Monday, February 16, 2015

Presidential Racing

Over the last half-dozen or so Presidential elections, pundits seem to focus on who'll get the "NASCAR dads" vote - as if all NASCAR fans are male and are fathers and vote the same way.

Fans aside, NASCAR's leadership and participants have often courted the resident of the White House - whoever it may be or whatever party he represents.

Richard Petty was among a large contingent of athletes who visited the White House in 1971 for a swanky dinner and a meeting with President Richard Nixon. The difference with the King vs. the other athletes, however, is he took his car with him.

Credit: Richard Nixon Presidential Library and Museum
President Jimmy Carter didn't hob nob with the NASCAR contingent much, but his brother Billy was a guest of honor at the 1977 Daytona 500.

President Carter did, however, carry through on a campaign promise to stay connected to racing. About 25 drivers and 500 total guests went to the White House in September 1978. Included in the night's events was a private concert from Willie Nelson - one of a multiple number of trips the Red Headed Stranger made to the Big Beer Joint.

As it turned out though, the President couldn't meet with the guests. He was detained at Camp David as he had his little negotiation thing going on between Anwar Sadat of Egypt and Menachem Begin of Israel.

With Jimmy away, first lady Rosalynn Carter represented the White House in the photo-ops.

Source: Lakeland Ledger via Google News Archive
Perhaps the most famous POTUS visit with NASCAR was on July 4, 1984. President Ronald Reagan gave the command to start engines from aboard Air Force 1. His plane landed just as eventual race winner Petty passed by on the backstretch creating the opportunity for one of the most iconic racing photos.

The Gipper went to the press box to watch the remainder of the race and the epic finish between Petty and Cale Yarborough. Following the race, Reagan then then went to the garage area for a 4th of July picnic with the drivers and other guests.

Eight years later in 1992 - again on the 4th of July - King Richard made his final Daytona start. I was in the stands that Saturday morning as President George H.W. Bush visited the track and offered some pre-race comments about Petty and his career.

President George W. Bush was the guest of honor for the Daytona 500 in 2004. Again, look who was right in the thick of the photo action!
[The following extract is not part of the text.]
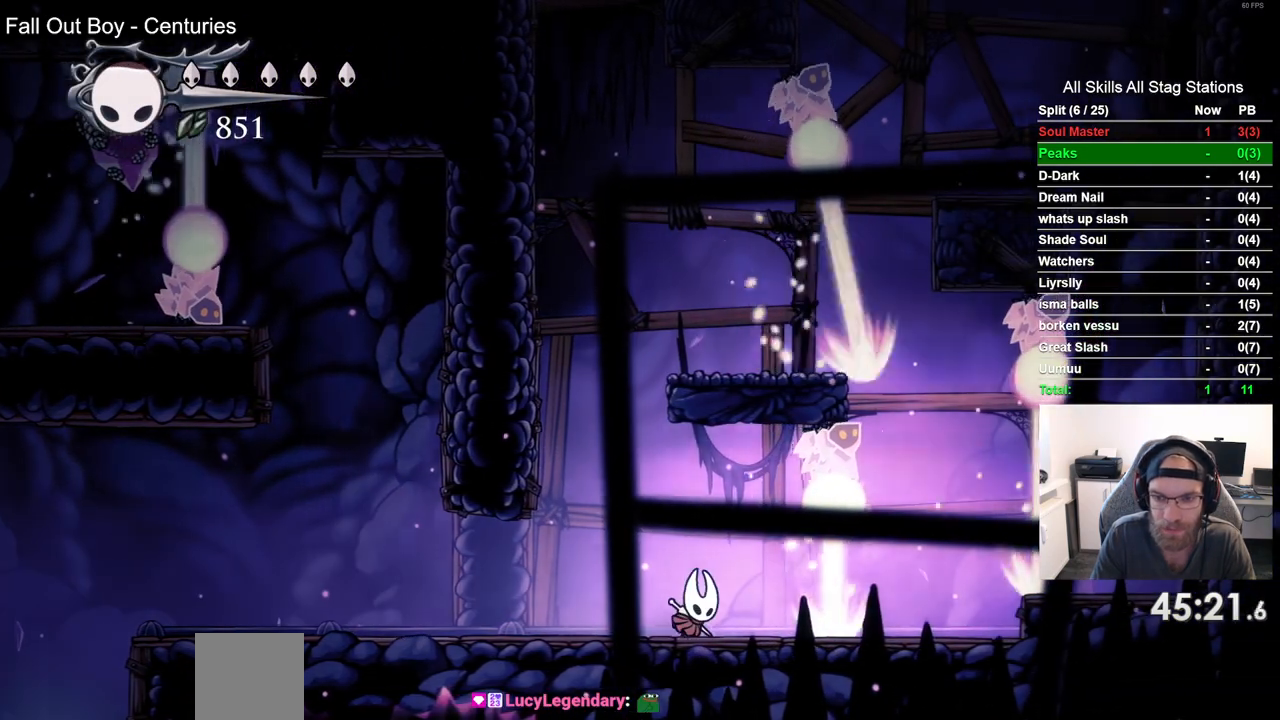
{"buttons": ["DPAD_RIGHT"], "left_stick": "center", "right_stick": "center", "events": [[133, "DPAD_RIGHT", "up"], [400, "DPAD_RIGHT", "down"]]}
Two years later, Bush 43 visited Victory Junction Gang Camp, the camp for chronically ill children founded by the Petty family.

Interestingly, years before W. was elected the 43rd President, many fans were lobbying for The King to run for President.

More recently, Barack Obama welcomed 2013 Cup champion Jimmie Johnson and his Hendrick Motorsports team to the White House in June 2014.

And Darrell Waltrip offered the keynote address at the National Prayer Breakfast in Washington earlier this month on February 5th.

In addition to NASCAR drivers meeting a President, some drivers shared a name with a President.

George Bush started five Grand National races in 1952 for car owner S.J. Lorenzo. He best finish was a seventh and averaged a 16th place finish in Lorenzo's Oldsmobiles.

Bill Clinton made six Grand National starts from 1961-1964. All of his races were in California with four of them at Riverside. Clinton is shown here in #25 in the 1963 Riverside 500.

Credit: Henry Ford Flickr Collection 
John Kennedy raced in eighteen GN / Winston Cup events from 1969-1979. Kennedy raced car number "0" in 10 of his 18 starts. The number was perhaps appropriate as it equaled the percent chance he had of winning. He did not finish in 12 of his 18 starts and averaged a 19th place finish in the 6 races he did complete.

Kennedy in his #0 Ford before the start of the 1977 CAM2 Motor Oil 400 at Michigan.

Credit: Gwadagone on Fotki
Kennedy in a #0 Chevy Monte Carlo at Michigan - Two of his six completed races were in both Michigan races in 1979.

Fred Thompson started two GN races, one in 1951 and other in 1963. Though Thompson's name matches only a short-lived Presidential candidate....

...his name also matches the actor's name who portrayed a President - Big John as the President of NASCAR in Days of Thunder.

Other 'presidential' drivers may be in NASCAR's record books. If so, I haven't found them yet. I feel pretty confident, however, that no one named Grover Cleveland, John Quincy Adams or Teddy Roosevelt ever hustled a car around North Wilkesboro, Langhorne or Bowman Gray.